## To-do item
The answer must consist solely of the lines from the one containing "discs, BLACK PP" through the last line of the records, set down exactly and without any pictures.
[Opening Supplied information section]
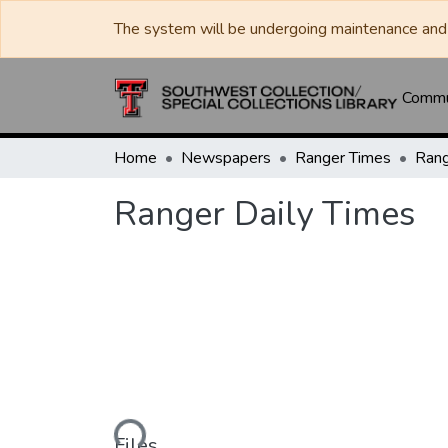
The system will be undergoing maintenance and 
Commun
Home
Newspapers
Ranger Times
Rang
Ranger Daily Times
Loading...
Files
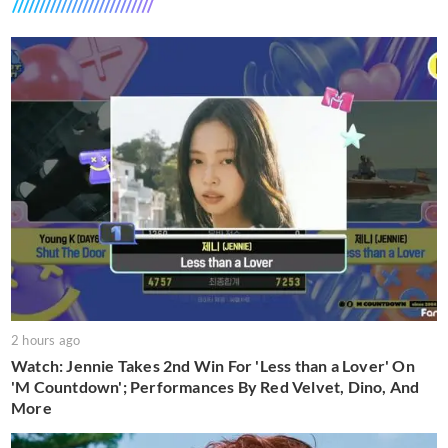
2 hours ago
Watch: Jennie Takes 2nd Win For 'Less than a Lover' On
'M Countdown'; Performances By Red Velvet, Dino, And
More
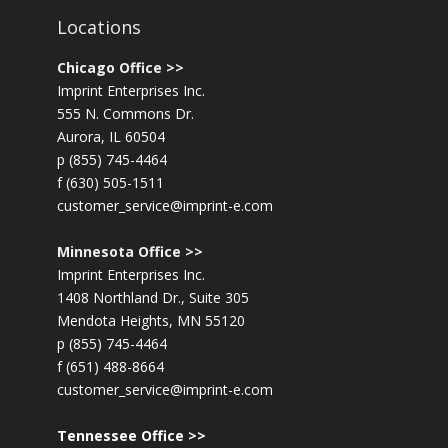
Locations
Chicago Office >>
Imprint Enterprises Inc.
555 N. Commons Dr.
Aurora, IL 60504
p (855) 745-4464
f (630) 505-1511
customer_service@imprint-e.com
Minnesota Office >>
Imprint Enterprises Inc.
1408 Northland Dr., Suite 305
Mendota Heights, MN 55120
p (855) 745-4464
f (651) 488-8664
customer_service@imprint-e.com
Tennessee Office >>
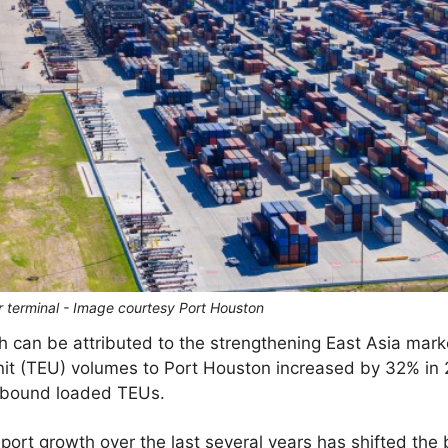
r terminal - Image courtesy Port Houston
 can be attributed to the strengthening East Asia marke
nit (TEU) volumes to Port Houston increased by 32% in 
inbound loaded TEUs.
rt growth over the last several years has shifted the 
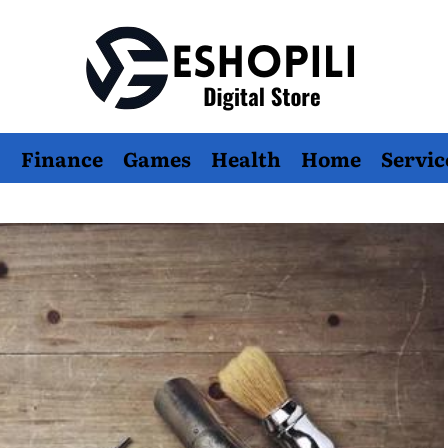
Eshopili
Finance
Games
Health
Home
Servic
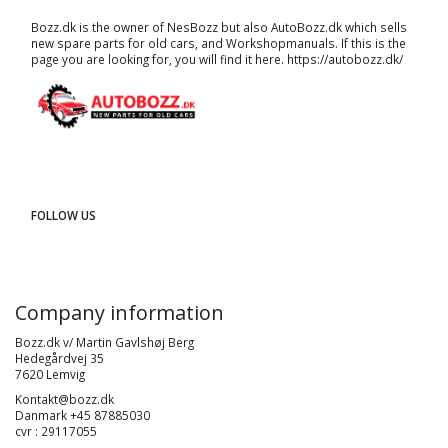
Bozz.dk is the owner of NesBozz but also AutoBozz.dk which sells
new spare parts for old cars, and
Workshopmanuals
. If this is the
page you are looking for, you will find it here.
https://autobozz.dk/
FOLLOW US
Company information
Bozz.dk v/ Martin Gavlshøj Berg
Hedegårdvej 35
7620 Lemvig
Kontakt@bozz.dk
Danmark +45 87885030
cvr : 29117055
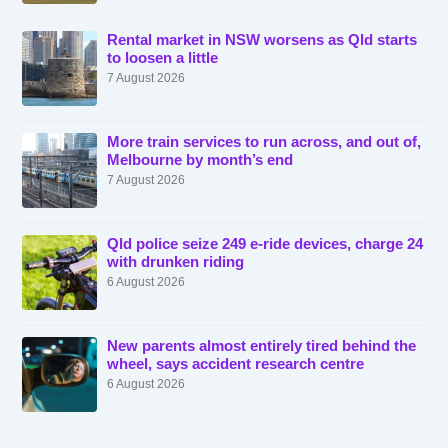
Rental market in NSW worsens as Qld starts
to loosen a little
7 August 2026
More train services to run across, and out of,
Melbourne by month’s end
7 August 2026
Qld police seize 249 e-ride devices, charge 24
with drunken riding
6 August 2026
New parents almost entirely tired behind the
wheel, says accident research centre
6 August 2026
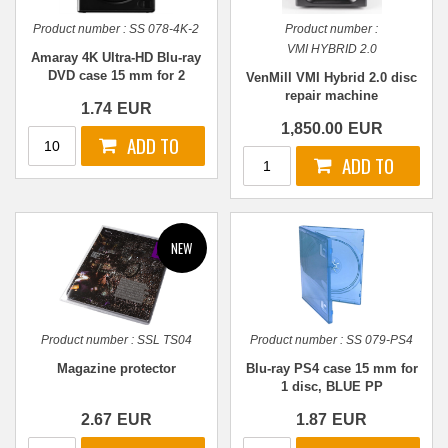
Product number :
SS 078-4K-2
Product number :
VMI HYBRID 2.0
Amaray 4K Ultra-HD Blu-ray
DVD case 15 mm for 2
VenMill VMI Hybrid 2.0 disc
discs, BLACK PP
repair machine
1.74
EUR
1,850.00
EUR
Product number :
SSL TS04
Product number :
SS 079-PS4
Magazine protector
Blu-ray PS4 case 15 mm for
1 disc, BLUE PP
2.67
EUR
1.87
EUR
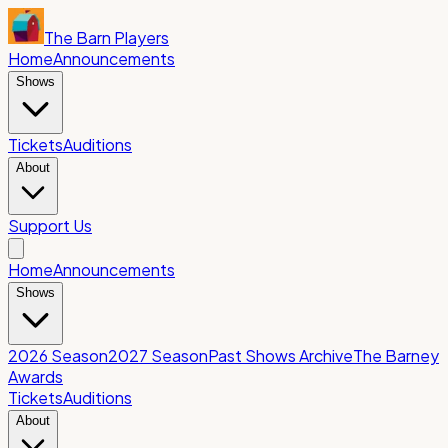
The Barn Players
Home
Announcements
Shows
Tickets
Auditions
About
Support Us
Home
Announcements
Shows
2026 Season
2027 Season
Past Shows Archive
The Barney
Awards
Tickets
Auditions
About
[Closing Supplied information section]
## Response to this task
discs, BLACK PP
repair machine
1.74
EUR
1,850.00
EUR
Product number :
SSL TS04
Product number :
SS 079-PS4
Magazine protector
Blu-ray PS4 case 15 mm for
1 disc, BLUE PP
2.67
EUR
1.87
EUR
The Barn Players
Home
Announcements
Shows
Tickets
Auditions
About
Support Us
Home
Announcements
Shows
2026 Season
2027 Season
Past Shows Archive
The Barney
Awards
Tickets
Auditions
About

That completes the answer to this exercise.